Prompt:
Beginning with the line that contains "X199644000Y-145288000D01*", transcribe every line through the end of the entries exactly as written, and reproduce nothing else.

Data extracts:

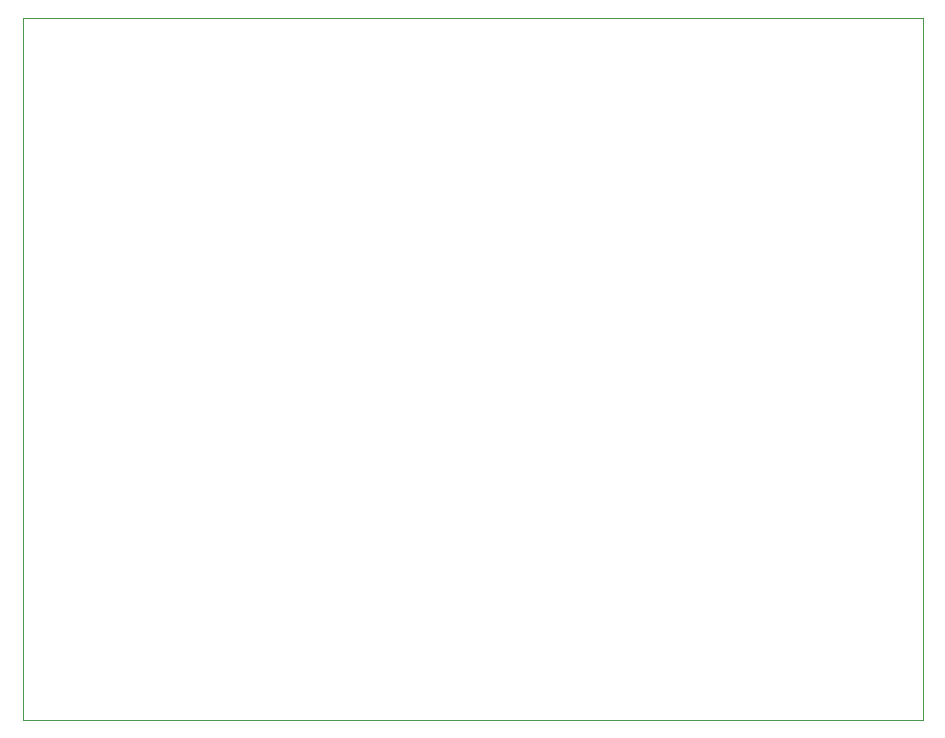
<source format=gbr>
%TF.GenerationSoftware,KiCad,Pcbnew,9.0.4*%
%TF.CreationDate,2025-12-28T22:29:46+01:00*%
%TF.ProjectId,Midi Expressor,4d696469-2045-4787-9072-6573736f722e,rev?*%
%TF.SameCoordinates,Original*%
%TF.FileFunction,Profile,NP*%
%FSLAX46Y46*%
G04 Gerber Fmt 4.6, Leading zero omitted, Abs format (unit mm)*
G04 Created by KiCad (PCBNEW 9.0.4) date 2025-12-28 22:29:46*
%MOMM*%
%LPD*%
G01*
G04 APERTURE LIST*
%TA.AperFunction,Profile*%
%ADD10C,0.050000*%
%TD*%
G04 APERTURE END LIST*
D10*
X123444000Y-85852000D02*
X199644000Y-85852000D01*
X199644000Y-145288000D01*
X123444000Y-145288000D01*
X123444000Y-85852000D01*
M02*

</source>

Output of the exercise:
X199644000Y-145288000D01*
X123444000Y-145288000D01*
X123444000Y-85852000D01*
M02*

</source>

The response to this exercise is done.